SPH MediaWorks narrowed operating losses in the second quarter to S$6.4 million (US$3.8 million) from $10.3 million a year ago. "Coupled with more players and advertising choices all fighting for the same pie, our revenue has been affected," said Wee Leong How, executive director of MediaWorks.
SPH chief executive officer Alan Chan said severe discounting in the television industry had made it difficult to predict when MediaWorks would become profitable.
To overcome the situation, Wee said the company planned to continue managing its costs judiciously and improve its programmes to keep ratings up.

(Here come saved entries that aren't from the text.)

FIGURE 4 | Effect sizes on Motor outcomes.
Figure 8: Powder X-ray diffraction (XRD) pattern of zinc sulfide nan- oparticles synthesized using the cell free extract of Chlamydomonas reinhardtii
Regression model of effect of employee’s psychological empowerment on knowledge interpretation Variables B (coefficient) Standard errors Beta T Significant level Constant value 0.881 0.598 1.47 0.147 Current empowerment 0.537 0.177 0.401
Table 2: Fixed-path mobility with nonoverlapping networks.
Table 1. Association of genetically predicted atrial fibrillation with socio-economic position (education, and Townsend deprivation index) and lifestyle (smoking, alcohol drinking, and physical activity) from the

A media agency manager confirmed that the industry was facing serious discounting issues. He said both MediaWorks and rival MediaCorp should move to a more accountable system that was linked to cost.
Such a move would counter the practice of giving away bonus airtime if the prromised reach is not delivered.

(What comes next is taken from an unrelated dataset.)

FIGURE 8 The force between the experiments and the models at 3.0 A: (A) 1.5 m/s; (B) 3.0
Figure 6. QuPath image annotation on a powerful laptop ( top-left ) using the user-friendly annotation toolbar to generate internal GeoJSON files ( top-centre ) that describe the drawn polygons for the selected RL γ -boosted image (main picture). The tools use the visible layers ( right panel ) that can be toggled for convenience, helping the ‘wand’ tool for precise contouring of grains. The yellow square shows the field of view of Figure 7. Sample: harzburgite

Overall, SPH saw net proffit for the second quarter tumble from $190.7 million the year before, which included $134 million in exceptional items, to $89.3 million.
Group turnover increased 6.3 per cent to $228.1 million.
Revenue from core newspaper and magazine operations increased 3.6 per cent to $192.4 million, while revenue from broadcasting and multimedia fell 4.3 per cent to $14.7 million. Its property arm saw revenue rise 54.1 per cent to $21 million. SPH also announced a five-to-one stock split to make its shares more affordable and a capital reduction plan to improve returns to sharehoklders.